Equip means ‘to supply’. Equip means ‘to prepare’.

He supplies our needs in His timing. He prepares us for what comes next with each experience. It doesn’t always come at once. That would be too overwhelming to take in.


My brother John has the perfect radio voice. He worked at a radio station for most of his life. He’s a natural! He started off as a DJ, and whether it was a house party, or on the campus of the local university, or at the roller skating rink he was letting the words flow and keeping everyone happy and dancing and in a good mood. Before he ever hit the airwaves he was a master on the microphone. One day, when I was around 16 years old, I had to take a meal to him at the station he was working at. He mentioned my name on the air and started a conversation with me. With a nervous giggle I managed to say, “you’re welcome”. And got out of there as fast as I could. That was the day the belief formed in me that I can’t handle radio. I knew I could never do it as naturally as he does. I need God’s gentle reminders that I’m not an awkward 16 year old anymore. And that I’m capable of learning to do things that don’t come naturally. God quips us in order to produce in us every good thing that is pleasing to Him.

It pleases Him for us to give Him glory. It pleases Him when we trust in His plans. It pleases Him when we let go of self and move forward with the task we’ve been given to do. It pleases Him when we do not despise the small increments of growth we endure as we get started.

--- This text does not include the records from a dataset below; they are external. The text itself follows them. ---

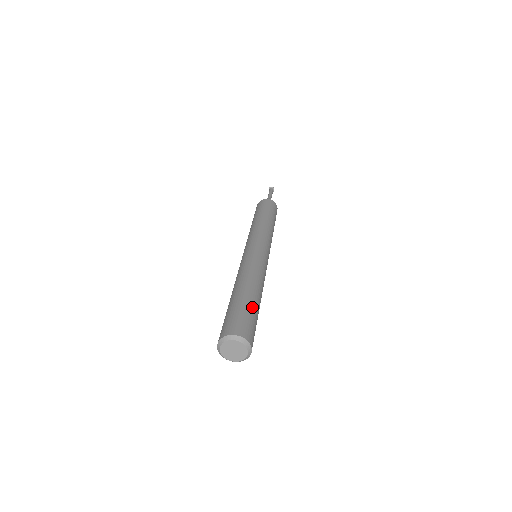
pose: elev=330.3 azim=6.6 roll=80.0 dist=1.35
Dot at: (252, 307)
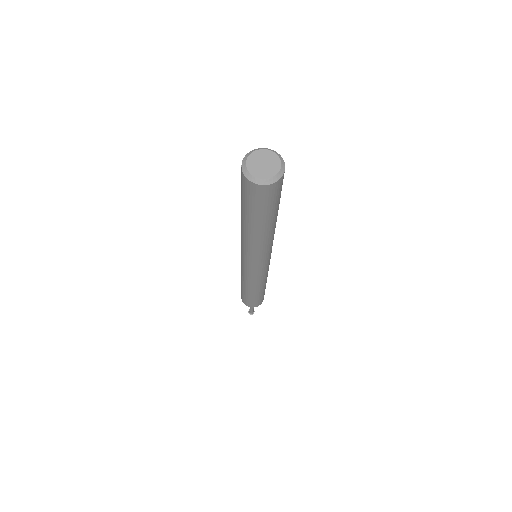
Dot at: occluded
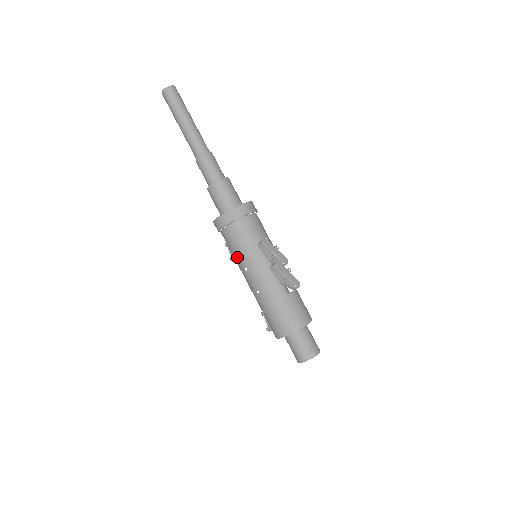
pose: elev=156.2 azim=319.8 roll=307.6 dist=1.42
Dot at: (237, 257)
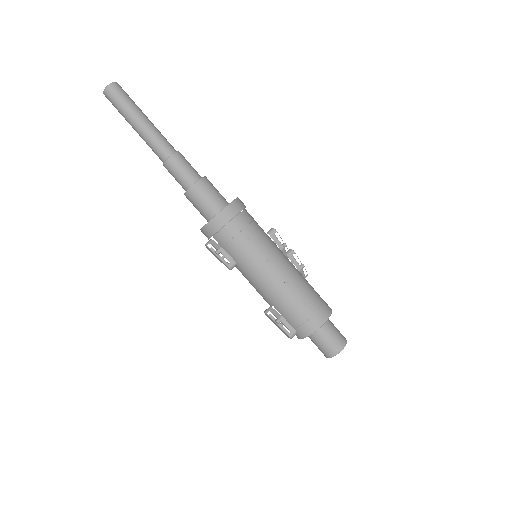
Dot at: (252, 251)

He rejoices, it says in Zechariah 4:10, to see the work begin.

Over the years my brother’s DJ voice grew from one people listened to with excitement at a party to one that people listened to for information and took comfort in during a storm. God’s equipping is not a magic wand waved over our heads. It is forged in the trenches as we dig through the dailiness of the task He set before us. He calls us and He equips us for His glory and for our transformation. May each of us relax, take a step back from striving, and let His work begin in us.